### Task
Apart from the pictures, every line below needs to be reproduced verbatim.

### Source data
┄┄┄┄┄┄┄┄┄┄

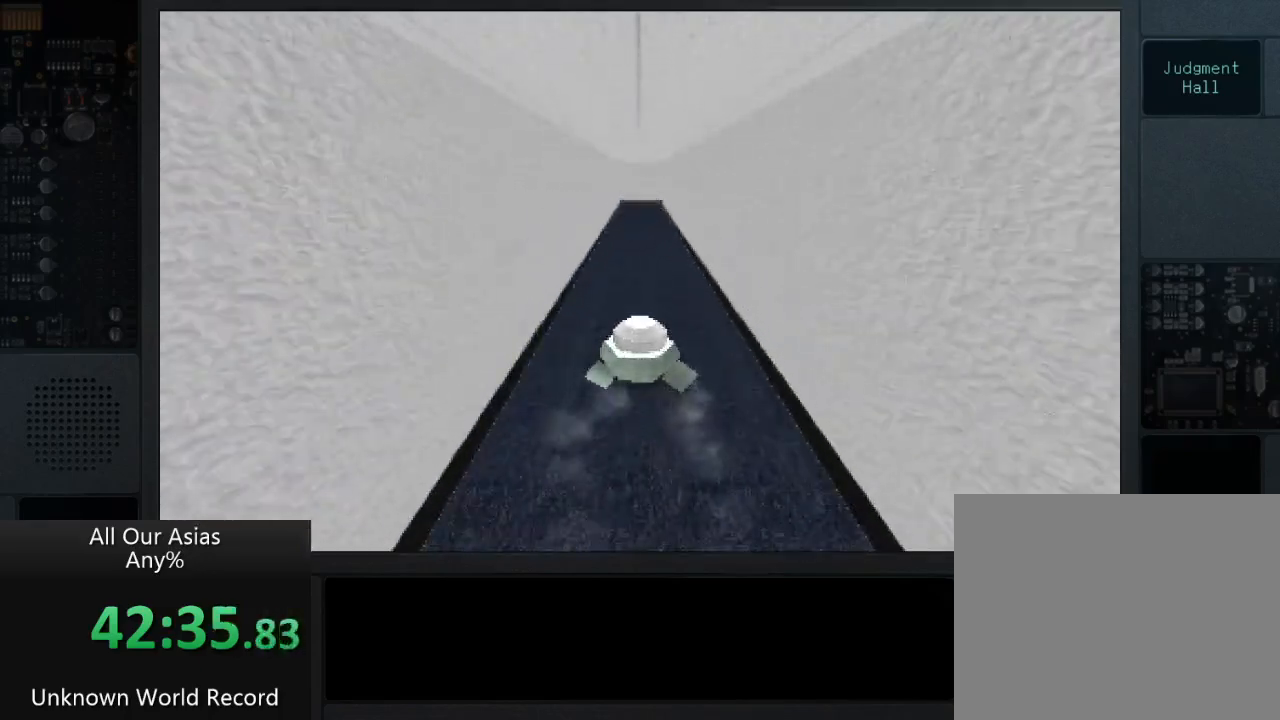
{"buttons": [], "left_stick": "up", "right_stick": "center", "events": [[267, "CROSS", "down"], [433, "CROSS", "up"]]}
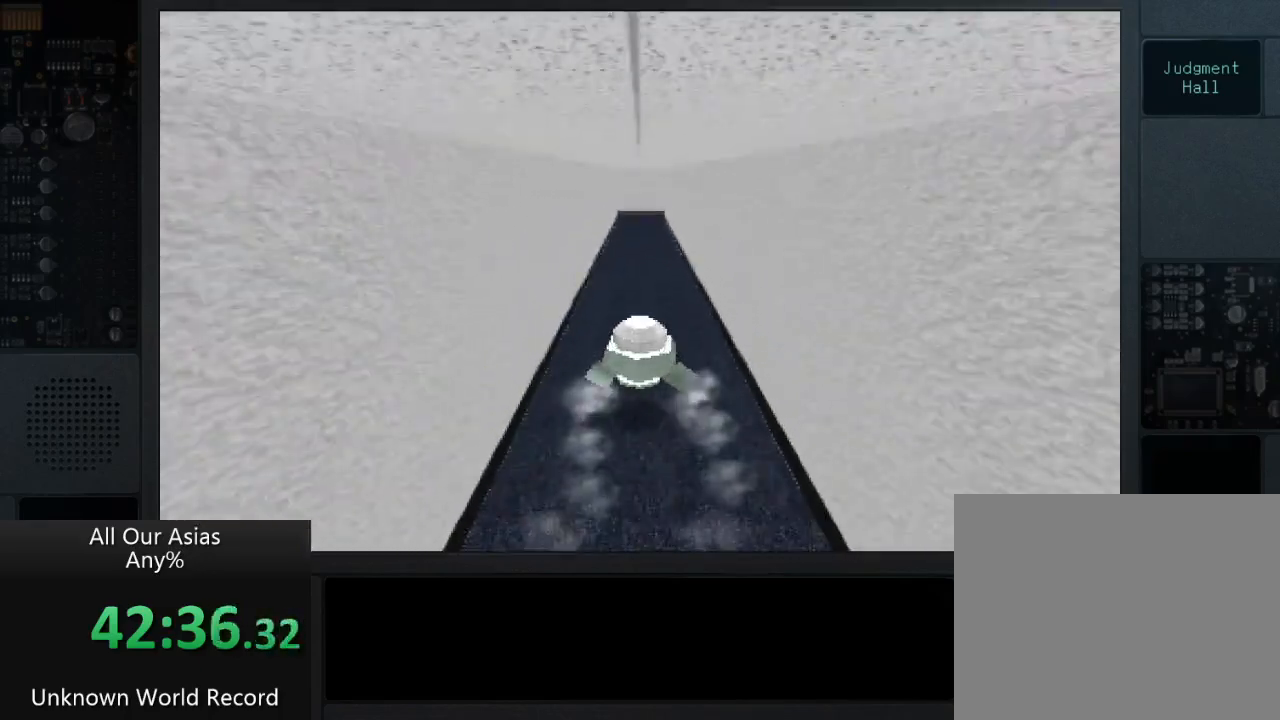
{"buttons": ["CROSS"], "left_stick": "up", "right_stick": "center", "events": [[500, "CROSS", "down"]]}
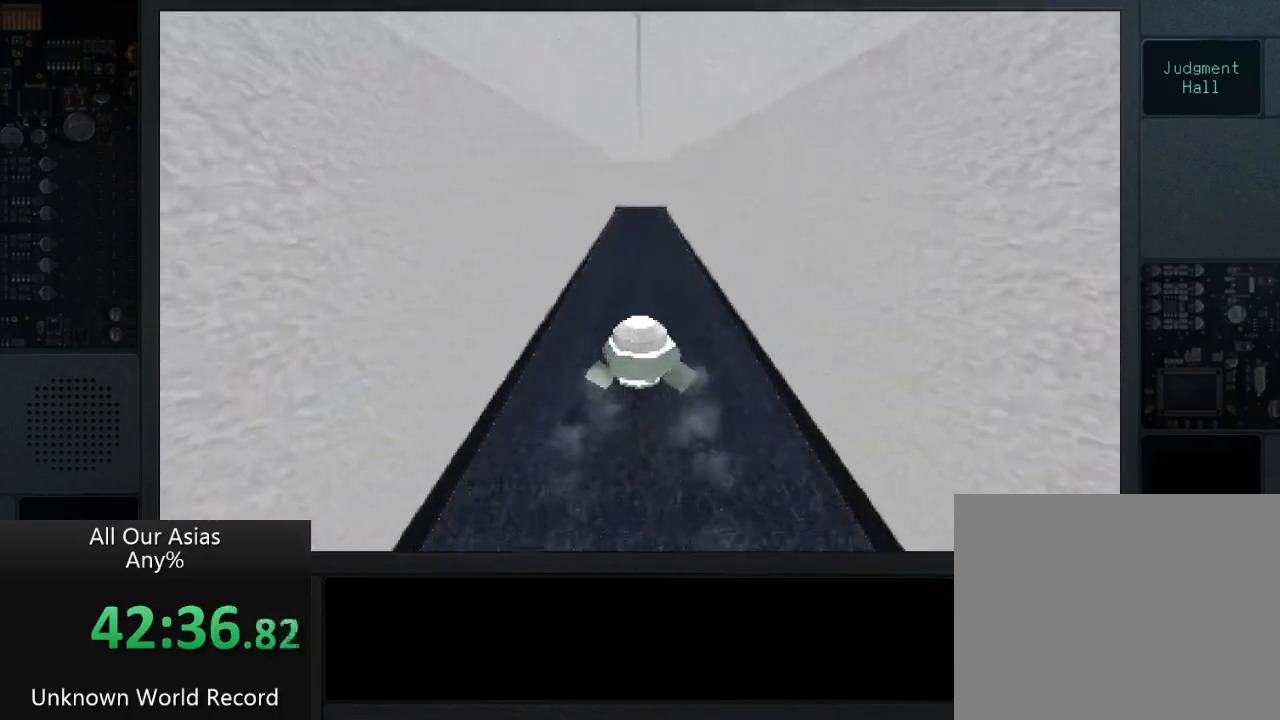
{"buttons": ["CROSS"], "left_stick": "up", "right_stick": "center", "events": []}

┄┄┄┄┄┄┄┄┄┄

### Answer to this task
{"buttons": [], "left_stick": "up", "right_stick": "center", "events": [[267, "CROSS", "down"], [433, "CROSS", "up"]]}
{"buttons": ["CROSS"], "left_stick": "up", "right_stick": "center", "events": [[500, "CROSS", "down"]]}
{"buttons": ["CROSS"], "left_stick": "up", "right_stick": "center", "events": []}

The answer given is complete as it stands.